What's interesting is that IPv6 has been very well planned from a transition point of view. A very clear path for v4 and v6 in parallel. Ten years of stable spec. Strong vendor support: every consumer OS supports IPv6. Plenty of early adopters, too. And yet IPv6 is still not a real network. In my mind the missing link is routing support; my cheap home router, my ISP. I don't know if that's the only problem, but it's sure stopping me.

Google just launched search on IPv6. You can try it at ipv6.google.com. Here's the DNS entry:
ipv6.google.com.        10776   IN      CNAME   ipv6.l.google.com.
ipv6.l.google.com.      300     IN      AAAA    2001:4860:0:2001::68
posted by Nelson at 7:53 AM on May 24, 2008 [1 favorite]

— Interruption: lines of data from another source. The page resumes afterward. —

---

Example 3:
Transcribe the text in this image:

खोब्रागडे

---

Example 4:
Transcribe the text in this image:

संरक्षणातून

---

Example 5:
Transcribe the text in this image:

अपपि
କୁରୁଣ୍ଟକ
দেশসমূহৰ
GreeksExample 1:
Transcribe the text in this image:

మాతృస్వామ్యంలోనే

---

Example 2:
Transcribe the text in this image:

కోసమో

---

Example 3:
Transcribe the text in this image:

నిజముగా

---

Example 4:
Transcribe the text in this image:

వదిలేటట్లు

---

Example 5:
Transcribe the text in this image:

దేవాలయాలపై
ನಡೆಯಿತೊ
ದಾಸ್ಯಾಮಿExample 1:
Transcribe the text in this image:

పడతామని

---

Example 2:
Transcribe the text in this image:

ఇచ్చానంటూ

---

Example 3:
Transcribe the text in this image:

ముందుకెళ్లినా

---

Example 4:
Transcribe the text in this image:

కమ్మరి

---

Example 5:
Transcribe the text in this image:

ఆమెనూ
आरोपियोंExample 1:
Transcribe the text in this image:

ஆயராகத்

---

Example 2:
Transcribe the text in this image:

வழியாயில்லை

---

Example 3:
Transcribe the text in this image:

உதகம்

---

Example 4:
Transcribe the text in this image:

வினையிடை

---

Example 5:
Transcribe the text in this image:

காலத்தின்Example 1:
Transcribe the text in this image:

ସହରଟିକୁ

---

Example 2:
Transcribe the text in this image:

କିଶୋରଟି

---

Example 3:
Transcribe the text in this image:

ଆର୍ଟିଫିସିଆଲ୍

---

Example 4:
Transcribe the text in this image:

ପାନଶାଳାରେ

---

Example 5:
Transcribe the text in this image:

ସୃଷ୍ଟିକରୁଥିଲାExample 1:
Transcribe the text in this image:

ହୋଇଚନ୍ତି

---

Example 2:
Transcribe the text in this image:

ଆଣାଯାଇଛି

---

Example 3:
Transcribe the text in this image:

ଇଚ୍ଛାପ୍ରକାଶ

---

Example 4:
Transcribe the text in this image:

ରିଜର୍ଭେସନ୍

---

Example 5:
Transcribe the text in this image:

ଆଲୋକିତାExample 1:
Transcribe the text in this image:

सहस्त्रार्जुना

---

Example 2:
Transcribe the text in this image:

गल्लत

What a bunch of fearmongering bullshit. The IPv6 transition is alive and well in other parts of the world, it's just that in the U.S, there is a lot of IPv4 address space.
posted by delmoi at 7:56 AM on May 24, 2008


At work they have a saying: "We're planning to retire the VAX in about 18 months". They've been saying that for years. IPv6 is the same thing - I took a great class on networking from Scott Bradner in 1999 - then and now, it's just a couple years away.
posted by These Premises Are Alarmed at 8:04 AM on May 24, 2008


Meh.

For fifteen years, we've been told the doom that would befall us all if we didn't go to IPng, I mean, IPv6.

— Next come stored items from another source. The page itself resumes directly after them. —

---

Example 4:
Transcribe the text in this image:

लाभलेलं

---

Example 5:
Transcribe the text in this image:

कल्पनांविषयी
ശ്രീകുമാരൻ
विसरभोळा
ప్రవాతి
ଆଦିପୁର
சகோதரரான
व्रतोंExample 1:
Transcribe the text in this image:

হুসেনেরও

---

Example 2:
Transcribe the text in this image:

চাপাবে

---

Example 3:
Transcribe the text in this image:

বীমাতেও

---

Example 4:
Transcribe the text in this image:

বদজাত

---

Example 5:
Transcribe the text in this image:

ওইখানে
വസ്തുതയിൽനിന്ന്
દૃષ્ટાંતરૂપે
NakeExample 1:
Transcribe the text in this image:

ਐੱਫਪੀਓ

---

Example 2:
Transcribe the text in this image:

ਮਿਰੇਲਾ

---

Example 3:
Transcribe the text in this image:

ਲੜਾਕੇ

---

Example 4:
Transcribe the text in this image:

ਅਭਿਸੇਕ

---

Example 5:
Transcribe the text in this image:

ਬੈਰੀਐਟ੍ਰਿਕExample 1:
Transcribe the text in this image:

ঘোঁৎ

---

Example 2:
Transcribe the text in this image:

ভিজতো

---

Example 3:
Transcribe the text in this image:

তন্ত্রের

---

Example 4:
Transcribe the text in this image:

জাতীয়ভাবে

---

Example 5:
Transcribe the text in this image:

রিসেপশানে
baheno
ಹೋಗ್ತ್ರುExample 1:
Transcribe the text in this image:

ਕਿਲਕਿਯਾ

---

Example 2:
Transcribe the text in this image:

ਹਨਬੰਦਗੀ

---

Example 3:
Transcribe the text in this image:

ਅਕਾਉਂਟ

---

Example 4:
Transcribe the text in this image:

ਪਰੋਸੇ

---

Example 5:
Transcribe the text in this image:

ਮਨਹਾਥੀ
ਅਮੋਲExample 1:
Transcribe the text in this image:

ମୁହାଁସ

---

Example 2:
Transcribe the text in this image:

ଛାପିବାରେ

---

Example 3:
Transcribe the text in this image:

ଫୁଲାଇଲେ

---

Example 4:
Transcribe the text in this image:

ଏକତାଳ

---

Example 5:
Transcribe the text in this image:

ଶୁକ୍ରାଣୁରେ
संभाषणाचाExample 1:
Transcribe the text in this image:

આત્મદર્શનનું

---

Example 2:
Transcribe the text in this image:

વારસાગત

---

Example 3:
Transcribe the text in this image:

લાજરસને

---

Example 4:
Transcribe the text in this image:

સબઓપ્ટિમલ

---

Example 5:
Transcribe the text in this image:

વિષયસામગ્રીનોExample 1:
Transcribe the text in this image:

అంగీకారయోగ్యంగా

The real world answer? NAT, CIDR, BGP/IGRP, and cheap CPU/RAM making the large and complicated routing tables that BGP/IGRP generate workable.

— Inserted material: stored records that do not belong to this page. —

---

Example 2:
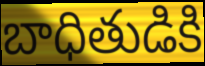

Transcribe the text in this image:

బాధితుడికి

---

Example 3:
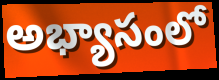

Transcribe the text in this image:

అభ్యాసంలో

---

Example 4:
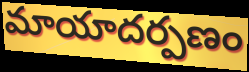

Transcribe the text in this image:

మాయాదర్పణం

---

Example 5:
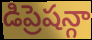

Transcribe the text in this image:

డిప్రెషన్గా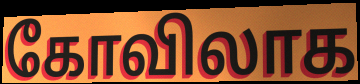
கோவிலாகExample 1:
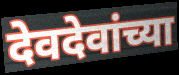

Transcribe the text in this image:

देवदेवांच्या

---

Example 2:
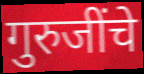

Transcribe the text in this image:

गुरुजींचे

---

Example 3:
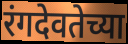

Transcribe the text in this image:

रंगदेवतेच्या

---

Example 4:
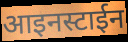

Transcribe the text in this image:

आइनस्टाईन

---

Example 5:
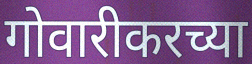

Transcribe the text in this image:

गोवारीकरच्याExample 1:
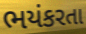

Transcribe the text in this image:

ભયંકરતા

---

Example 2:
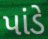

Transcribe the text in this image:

પાંડે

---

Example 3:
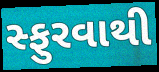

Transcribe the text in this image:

સ્ફુરવાથી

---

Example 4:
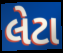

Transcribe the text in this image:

લેટા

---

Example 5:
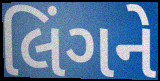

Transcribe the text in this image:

લિંગનેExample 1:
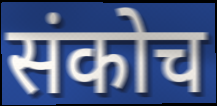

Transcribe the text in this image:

संकोच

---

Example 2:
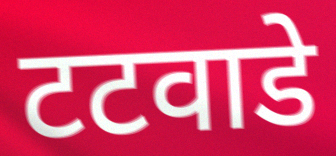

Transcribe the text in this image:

टटवाडे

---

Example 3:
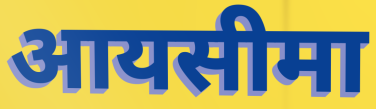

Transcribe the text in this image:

आयसीमा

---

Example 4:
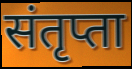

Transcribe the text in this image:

संतृप्ता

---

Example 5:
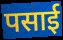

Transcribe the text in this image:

पसाई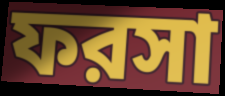
ফরসা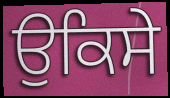
ਉਕਿਸੇ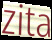
zitaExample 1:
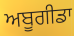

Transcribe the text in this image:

ਅਬੂਗੀਡਾ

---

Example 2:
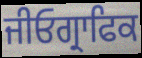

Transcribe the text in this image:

ਜੀਓਗ੍ਰਾਫਿਕ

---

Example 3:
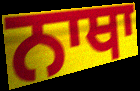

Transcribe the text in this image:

ਨਾਥਾ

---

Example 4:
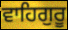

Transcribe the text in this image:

ਵਾਹਿਗੁਰੂ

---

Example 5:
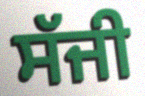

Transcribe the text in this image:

ਸੱਜੀ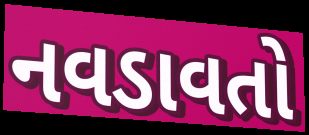
નવડાવતોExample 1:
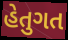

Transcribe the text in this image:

હેતુગત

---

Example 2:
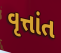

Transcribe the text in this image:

વૃત્તાંત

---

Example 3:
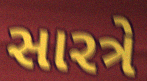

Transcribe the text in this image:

સારત્રે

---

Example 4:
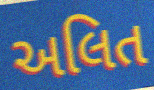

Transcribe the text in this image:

અલિત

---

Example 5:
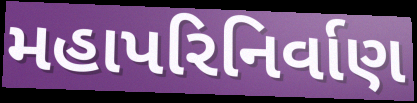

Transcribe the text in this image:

મહાપરિનિર્વાણ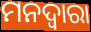
ମନଦ୍ଵାରା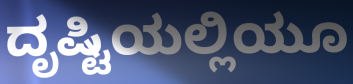
ದೃಷ್ಟಿಯಲ್ಲಿಯೂ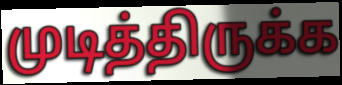
முடித்திருக்க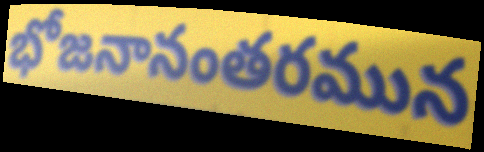
భోజనానంతరమునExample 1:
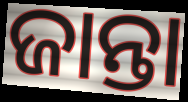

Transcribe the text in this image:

ଜାନ୍ତା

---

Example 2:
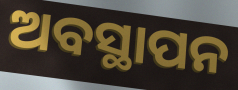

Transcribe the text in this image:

ଅବସ୍ଥାପନ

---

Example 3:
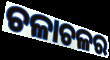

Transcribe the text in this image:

ଚଳାଚଳର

Then, the feature set was too compelling.

The real world answer? Port these killer features to IPv4. The only ones I know that hasn't been is stateless autoconfiguration and SEND, and that's because they've turned out to not be killer features in IPv4.

Now, we're being told that the world will end if we don't go to IPv6.

Again.

Call me when 90% of the IPv6 network isn't misconfigured.
posted by eriko at 8:59 AM on May 24, 2008


We just need to drill ANWR for more IPv4 address space.
posted by George_Spiggott at 10:05 AM on May 24, 2008 [1 favorite]


IPv6 is coming.. touch her, feel her, she's cumming.... OMG yes!

v6 has been a talking point for a few years now. This year it was a raise your hand and commit to implementing thing around the .edu circles. A lot of we have to start and make it work. Cali is working hard to get v6 space working. .edu people are working hard. I have v6 on my laptop at home.... you'll get it, it's nice once you get used to it.
posted by zengargoyle at 10:10 AM on May 24, 2008


That governments are being mobilized and billions spent because there is a number shortage is some sort of bizarre commentary on civilization. Imagine what Swift could have done with such a thing! Somewhere, a Pythagorean is laughing at you.
posted by enn at 10:37 AM on May 24, 2008 [3 favorites]


Most of you need to scroll up and click on the link provided by sdodd above. It's an intelligent treatment of what the state of the IPv6 transition is. Nelson, you'll see that IPv6 is not yet completely supported in consumer OS's.
posted by intermod at 11:13 AM on May 24, 2008




rokusan wrote: I kinda like being able to memorize, or at least recognize an IPv4 address, myself. I don't look forward to the days of scanning logs full of "fe80::200:f8ff:fe21:67cf" and wondering who the heck that is.

There is this thing..I believe they call it "DNS." Someone once told me it translates numbers to names and vice versa. Perhaps you should look into it.
posted by wierdo at 9:09 PM on May 24, 2008


IPv6 is not yet completely supported in consumer OS's

Hardly surprising given that Every OS Sucks. (Wow, I can't believe that's seven years old.)
posted by PeterMcDermott at 12:46 AM on May 25, 2008


> It is an interesting article, but it is an article that starts from the questionable argument that IPv6 will never happen. Yeah, it has taken a helluva long time to get there, but so has the HDtv transition. If anything, to me, this article shows why NAT won't work.

I believe that's the point of the article. It's taking the idea that IPv6 isn't necessary to an extreme conclusion: IPv4 will rule the world and anarchy will reign supreme.